Whereupon all hell clearly broke loose, the loudest voice being the one that yelled ‘pass me the epoxy quickly’. A hasty repair was executed and the beard was soon back in its rightful position. Two problems folks, however, arise. Number one is that, although epoxy is used in conservation, it is extremely difficult to reverse and should only be used when no other adhesive can take the strain and after much discussion around the proposed treatment. Secondly and more obviously, the repair is clearly crooked, which is what alerted the outside world to the problem in the first place.

How can this happen, you rightly ask? Well, firstly, accidents do happen - check out my blog post from February 2010 for a few examples. Secondly, involvement of non-conservators invariably spells disaster.

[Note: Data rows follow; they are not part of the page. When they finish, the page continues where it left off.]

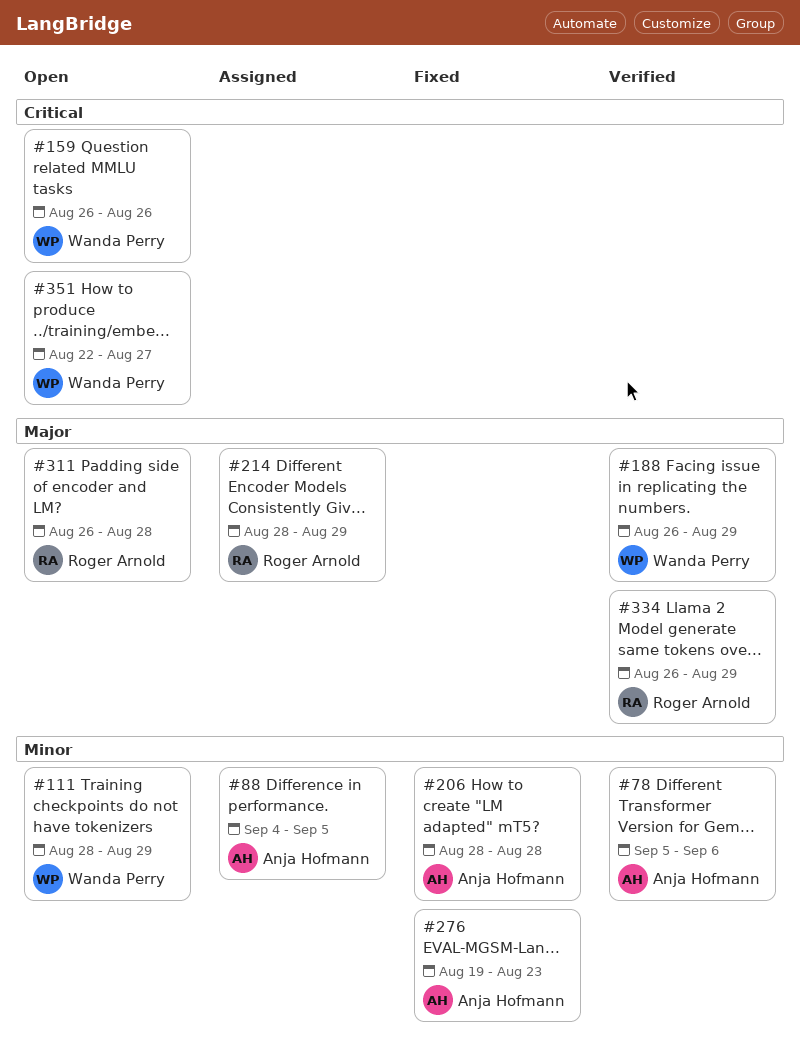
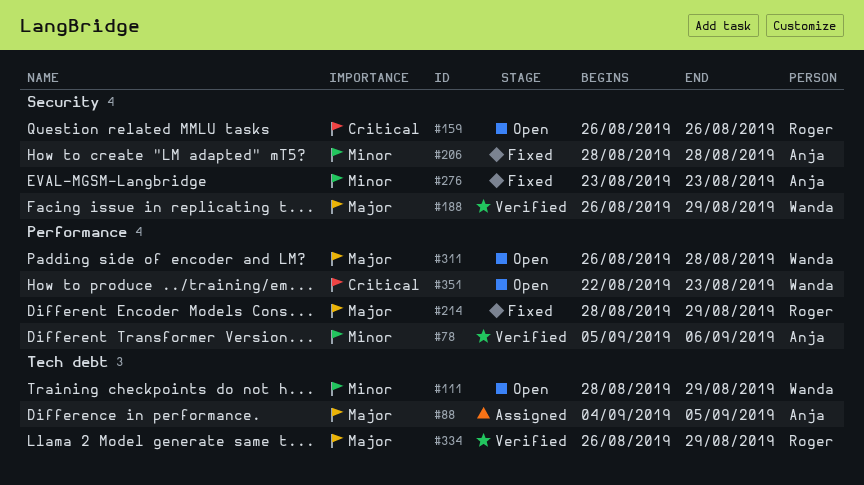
#88, priority: Minor -> Major
#159, owner: Wanda Perry -> Roger Arnold
#214, status: Assigned -> Fixed
#276, start: Aug 19 -> Aug 23
#311, owner: Roger Arnold -> Wanda Perry
#351, due: Aug 27 -> Aug 23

Again, witness the story of our old friend Cecilia Giménez and her restoration of the face of Jesus in the Spanish church of Santuario de la Misericordia near Zaragoza (September 2012). 

And thirdly, this is not a unique example of such an experience. Some years ago, an Australian conservator friend of mine couriered a clay artefact to an exhibition in Europe, seeing it placed in position and the display case locked, before she set off for her hotel.  Returning the next day to the exhibition for a final look before she headed home, she was surprised to see the display case had been moved. Checking the artefact through the glass, she detected firstly a crack and then some excess glue on the surface. The sorry tale was soon revealed – the display case had to be moved after my friend left, the artefact fell over and broke in two in the process and a panicking curator applied some Supaglue to try and make good.

But don’t blame it on the conservators!